<<<<

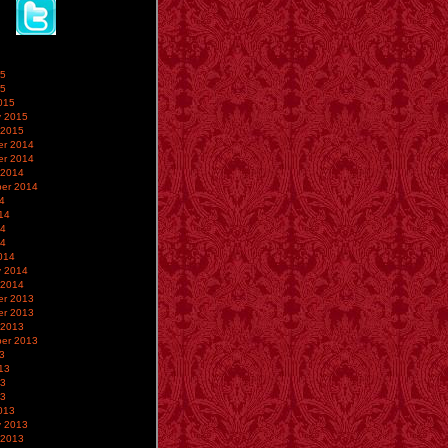
15
15
015
y 2015
 2015
r 2014
r 2014
 2014
er 2014
4
14
14
14
014
y 2014
 2014
r 2013
r 2013
 2013
er 2013
3
13
13
13
013
y 2013
 2013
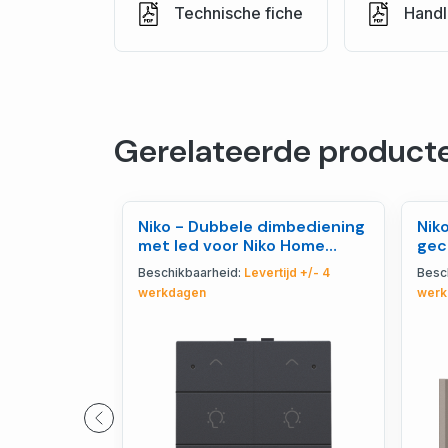
Technische fiche
Handl
Gerelateerde product
Niko - Dubbele dimbediening
Nik
met led voor Niko Home
gec
Control, anthrac - 122-
sto
Beschikbaarheid:
Levertijd +/- 4
Besc
52046
66
werkdagen
werk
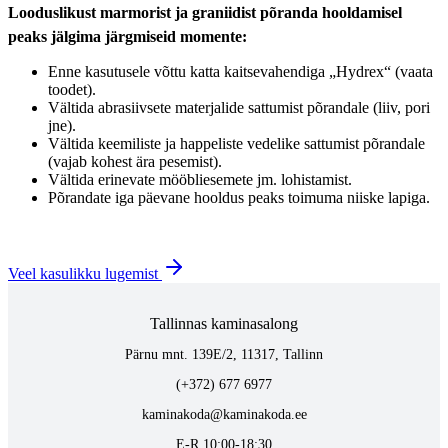
Looduslikust marmorist ja graniidist põranda hooldamisel
peaks jälgima järgmiseid momente:
Enne kasutusele võttu katta kaitsevahendiga „Hydrex“ (vaata
toodet).
Vältida abrasiivsete materjalide sattumist põrandale (liiv, pori
jne).
Vältida keemiliste ja happeliste vedelike sattumist põrandale
(vajab kohest ära pesemist).
Vältida erinevate mööbliesemete jm. lohistamist.
Põrandate iga päevane hooldus peaks toimuma niiske lapiga.
Veel kasulikku lugemist
Tallinnas kaminasalong
Pärnu mnt. 139E/2, 11317, Tallinn
(+372) 677 6977
kaminakoda@kaminakoda.ee
E-R 10:00-18:30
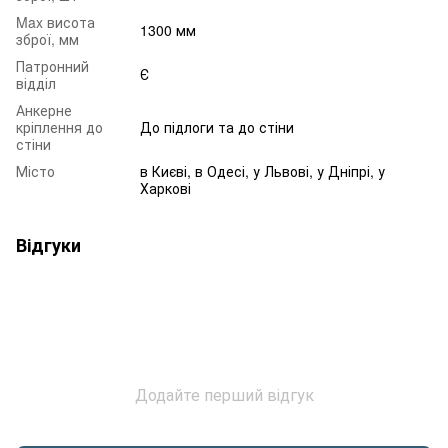
Max висота
1300 мм
зброї, мм
Патронний
Є
відділ
Анкерне
кріплення до
До підлоги та до стіни
стіни
Місто
в Києві, в Одесі, у Львові, у Дніпрі, у
Харкові
Відгуки
Додайте перший відгук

>>>>

_Instruction:_
Identify each line in the records that contains the string "põrandale", with uppercase and lowercase treated as distinct, and copy every such line in full.

_Solution:_
Vältida abrasiivsete materjalide sattumist põrandale (liiv, pori
Vältida keemiliste ja happeliste vedelike sattumist põrandale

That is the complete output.